BitArray/BitFields - Review
Era Scarecrow
rtcvb32 at yahoo.com
Sun Jul 29 00:19:00 PDT 2012
On Sunday, 29 July 2012 at 06:27:32 UTC, Dmitry Olshansky wrote:
> OK. Now back to the biggest question:
> Slices use references (sometimes) to previous bitarray. Since
> it's a slice (like an array) this could be expected.
>
> The "sometimes" part is not god enough! The problem is that
> small string optimization (or small array optimization) doesn't
> work with reference semantics. You may dig up discussion on
> proposal for small string optimization for char[] and string
> that was shot down on these grounds.
> Bulit-in like semantics call for simple ptr/ptr+length struct
> and you can't get that can you?.>
> E.g.
>
> void mess_with(BitArray ba)
> {
> ba ~= true;
> ba ~= false;
> //does it change anything outside this function? *maybe*
If it was a previous slice, then it never chances outside and
appending would automatically allocate new memory.
> ba[0] ^= true;
> ba[1] ^= true;
> auto x = ba; //even if used ref BitArray ba, x *maybe*
> references ba
> //is x now a reference or a copy? *maybe*
>
> Thus BitArray either becomes value type (that may come as
> unexpected, see your option c/d). Or it becomes full reference
> type as in option a (though it sucks).
> Sorry but b is no go, as it makes code unpredictable I'd rather
> take my idea with separate ranges then b.
> Solutions:
> a) Drop the union, make all functions @safe (compared to
> @trusted), and they are all ref/slices
> b) Leave as sometimes ref, sometimes not; Use .dup when you
> NEED to ensure different unique copies.
> c) Apply COW (Copy-On-Write) where a known slice type
> (canExpand is false) when a change would apply, it replaces the
> present slice into it's own unique array.
> d) All slices become new dup'ed allocated arrays (Most
> expensive of them all)
Agreed, B is a bad choice. I'm going to suggest c myself, as
changes would only propagate to a new true copy, otherwise it's
read-only as a slice.
> Because of d, I proposed that slices be separate type that is
> always a reference to original. Then only coping arrays
> themselves involves dup.
Mmmm... i think you're right...
>> No it doesn't. bitfields are used to handle the
>> beginning/ending offsets, equaling a total of 14 bits. It's
>> the most confusing part (aside from [offset + sliceoffset + i]

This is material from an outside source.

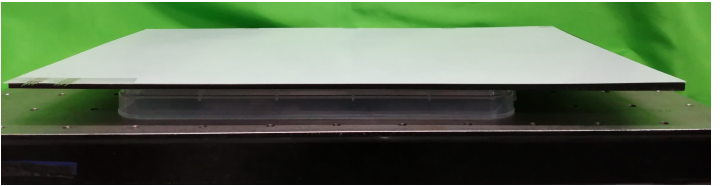
Figure 12. Stator arrangement. On an electrically-grounded metal plate, a white–translucent plastic box was placed to reduce capacitance coupling. Then, a black polyacetal plate and the stator sheet were placed on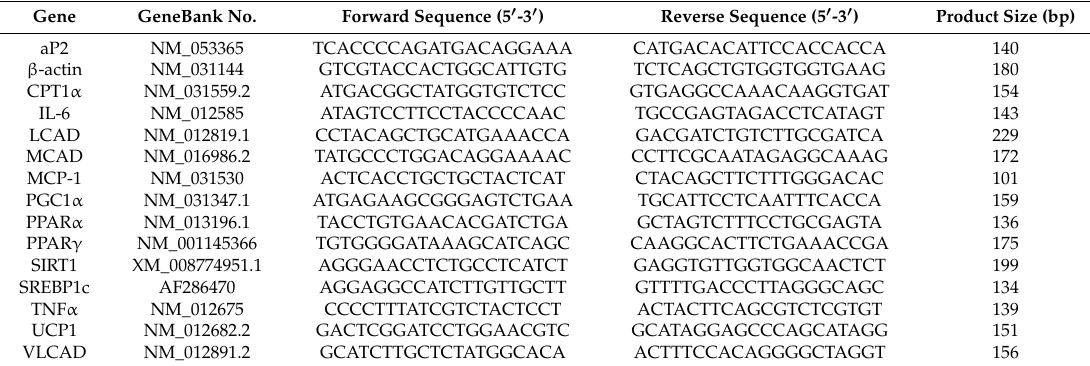
Table 2. Primers used for Real-Time Quantitative Polymerase Chain Reaction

>> formulas). canExpand and isCompact fill the other two bits.
>
> OK, finally I think I understand how your current version
> works. It's clever but leaves you in half-way value-reference
> state.
I didn't want to originally use the 1-byte per
startBit/endingBit, but it does actually work when you have the
functions working.
> To point out few problems with unification of slice type and
> BitArray:
>
> - Every time a small slice is taken say [1..30] it becomes a
> small array(?) thus it is a value type and doesn't affect
> original array
No, slices of compact arrays remain compact arrays. slices of
larger arrays are reference until length is set, dupped, or
appended to (forcing a resize/dup)
> - No idea if a = b make a copy will make programmers nervous,
> esp if one is writing a library function as in this case there
> is no assumption that fits all
If it's compact, it's an auto separate copy/valuetype. If it's
not compact, it's a reference to the original.
> - Same thing but more, does this work?
> auto c = ba; //if ba is compact
> ba ~= true;
ba may or may not be a normal/compact at this point
> assert(c.length = ba.length-1);
> //c should remain with the same length unaffected (at least
> like built in arrays)
Most likely it would be compact afterwards (Even if it allocated
memory).
I guess after going this over, two things need to happen. First
it needs to be non-reference type, I don't want to go option d
route, so I'll go for c instead. On a copy I'll add a postblit
that makes the 'copy' now a slice which will create a new array
when it changes in any way. Only question is when you pass the
BitArray to a function as you showed, it would still think it's
the original, unless the postblit/opAssign (or similar) can
handle that. Hmmm time for some testing.